You will see the intuition, the step-by-step method, and a clean Python implementation you can use in interviews.
Problem Statement
You are given an integer array nums with no duplicates. A maximum binary tree can be built recursively from nums using the following algorithm: Create a root node whose value is the maximum value in nums.
Quick Facts
- Difficulty: Medium
- Premium: No
- Tags: Stack, Tree, Array, Divide and Conquer, Binary Tree, Monotonic Stack
Intuition
We need the next greater or smaller element efficiently, which is exactly what a monotonic stack offers.
Each element is pushed and popped at most once, yielding a linear-time scan.
Approach
Maintain a stack that is either increasing or decreasing, depending on the query.
When the invariant is broken, pop and resolve answers for those indices.
Steps:
- Scan elements once.
- Pop while the monotonic condition is violated.
- Use stack indices to update answers.
Example
Input: nums = [3,2,1,6,0,5]
Output: [6,3,5,null,2,0,null,null,1]
Explanation: The recursive calls are as follow:
- The largest value in [3,2,1,6,0,5] is 6. Left prefix is [3,2,1] and right suffix is [0,5].
- The largest value in [3,2,1] is 3. Left prefix is [] and right suffix is [2,1].
- Empty array, so no child.
- The largest value in [2,1] is 2. Left prefix is [] and right suffix is [1].
- Empty array, so no child.
- Only one element, so child is a node with value 1.
- The largest value in [0,5] is 5. Left prefix is [0] and right suffix is [].
- Only one element, so child is a node with value 0.
- Empty array, so no child.
Python Solution
# Definition for a binary tree node.
# class TreeNode:
# def __init__(self, val=0, left=None, right=None):
# self.val = val
# self.left = left
# self.right = right
class Solution:
def constructMaximumBinaryTree(self, nums: List[int]) -> Optional[TreeNode]:
def dfs(nums):
if not nums:
return None
val = max(nums)
i = nums.index(val)
root = TreeNode(val)
root.left = dfs(nums[:i])
root.right = dfs(nums[i + 1 :])
return root
return dfs(nums)
Complexity
The time complexity is O(n).

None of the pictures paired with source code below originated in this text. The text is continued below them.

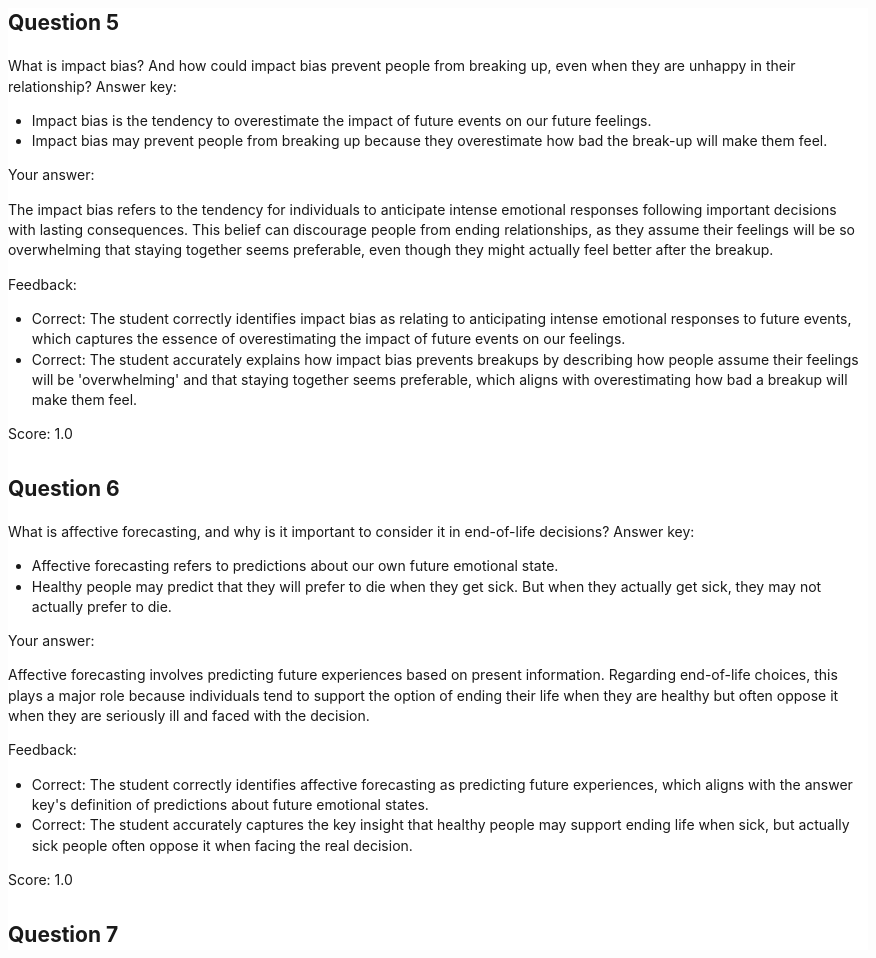## Question 5
            
What is impact bias? And how could impact bias prevent people from breaking up, even when they are unhappy in their relationship?
Answer key:

- Impact bias is the tendency to overestimate the impact of future events on our future feelings.
- Impact bias may prevent people from breaking up because they overestimate how bad the break-up will make them feel.

Your answer:

The impact bias refers to the tendency for individuals to anticipate intense emotional responses following important decisions with lasting consequences. This belief can discourage people from ending relationships, as they assume their feelings will be so overwhelming that staying together seems preferable, even though they might actually feel better after the breakup.

Feedback:

- Correct: The student correctly identifies impact bias as relating to anticipating intense emotional responses to future events, which captures the essence of overestimating the impact of future events on our feelings.
- Correct: The student accurately explains how impact bias prevents breakups by describing how people assume their feelings will be 'overwhelming' and that staying together seems preferable, which aligns with overestimating how bad a breakup will make them feel.

Score: 1.0

## Question 6
            
What is affective forecasting, and why is it important to consider it in end-of-life decisions?
Answer key:

- Affective forecasting refers to predictions about our own future emotional state.
- Healthy people may predict that they will prefer to die when they get sick. But when they actually get sick, they may not actually prefer to die.

Your answer:

Affective forecasting involves predicting future experiences based on present information. Regarding end-of-life choices, this plays a major role because individuals tend to support the option of ending their life when they are healthy but often oppose it when they are seriously ill and faced with the decision.

Feedback:

- Correct: The student correctly identifies affective forecasting as predicting future experiences, which aligns with the answer key's definition of predictions about future emotional states.
- Correct: The student accurately captures the key insight that healthy people may support ending life when sick, but actually sick people often oppose it when facing the real decision.

Score: 1.0

## Question 7
            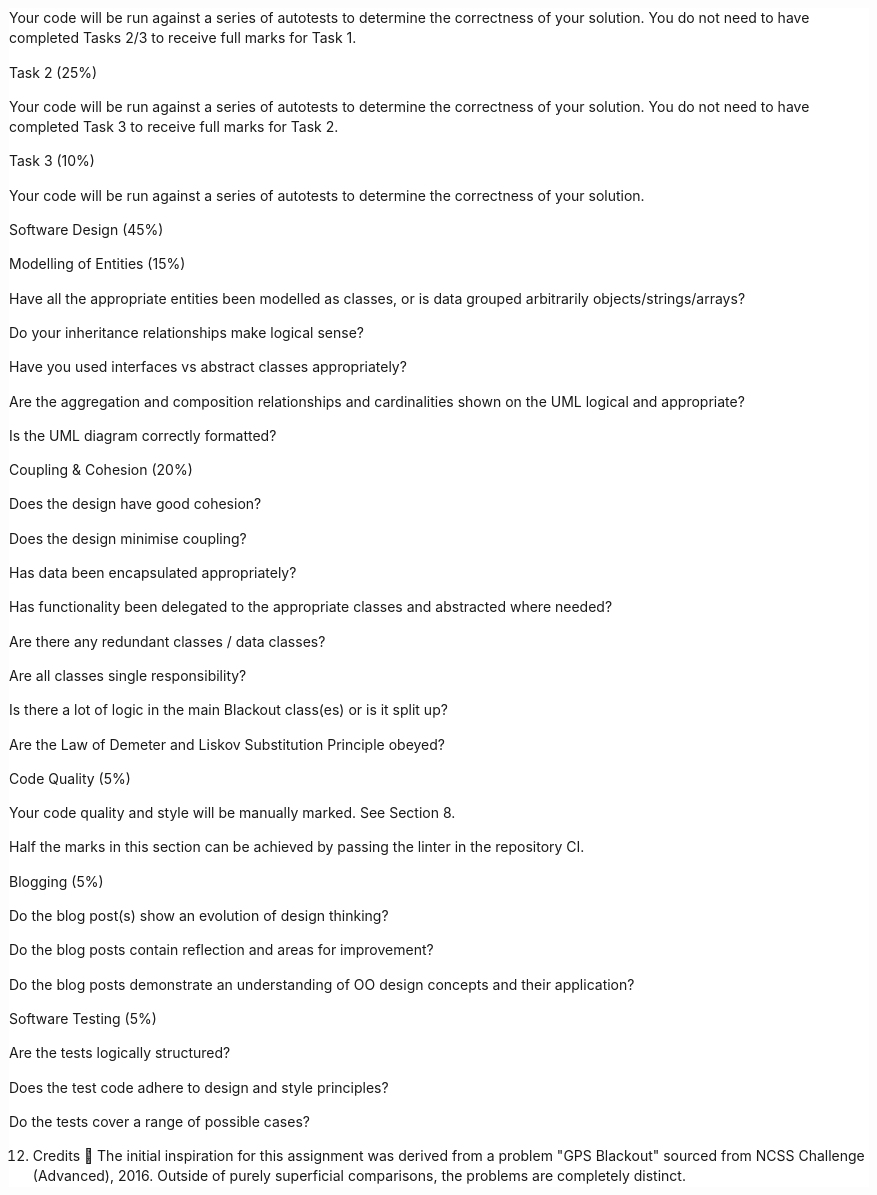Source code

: Your code will be run against a series of autotests to determine the correctness of your solution. You do not need to have completed Tasks 2/3 to receive full marks for Task 1.

 Task 2 (25%)

Your code will be run against a series of autotests to determine the correctness of your solution. You do not need to have completed Task 3 to receive full marks for Task 2.

Task 3 (10%)

Your code will be run against a series of autotests to determine the correctness of your solution.

Software Design (45%)

Modelling of Entities (15%)

Have all the appropriate entities been modelled as classes, or is data grouped arbitrarily objects/strings/arrays?

Do your inheritance relationships make logical sense?

Have you used interfaces vs abstract classes appropriately?

Are the aggregation and composition relationships and cardinalities shown on the UML logical and appropriate?

Is the UML diagram correctly formatted?

Coupling & Cohesion (20%)

Does the design have good cohesion?

Does the design minimise coupling?

Has data been encapsulated appropriately?

Has functionality been delegated to the appropriate classes and abstracted where needed?

Are there any redundant classes / data classes?

Are all classes single responsibility?

Is there a lot of logic in the main Blackout class(es) or is it split up?

Are the Law of Demeter and Liskov Substitution Principle obeyed?

Code Quality (5%)

Your code quality and style will be manually marked. See Section 8.

Half the marks in this section can be achieved by passing the linter in the repository CI.

Blogging (5%)

Do the blog post(s) show an evolution of design thinking?

Do the blog posts contain reflection and areas for improvement?

Do the blog posts demonstrate an understanding of OO design concepts and their application?

Software Testing (5%)

Are the tests logically structured?

Does the test code adhere to design and style principles?

Do the tests cover a range of possible cases?

12. Credits 🎥
The initial inspiration for this assignment was derived from a problem "GPS Blackout" sourced from NCSS Challenge (Advanced), 2016. Outside of purely superficial comparisons, the problems are completely distinct.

The space complexity is O(n).
Edge Cases and Pitfalls
Watch for boundary values, empty inputs, and duplicate values where applicable. If the problem involves ordering or constraints, confirm the invariant is preserved at every step.
Summary
This Python solution focuses on the essential structure of the problem and keeps the implementation interview-friendly while meeting the constraints.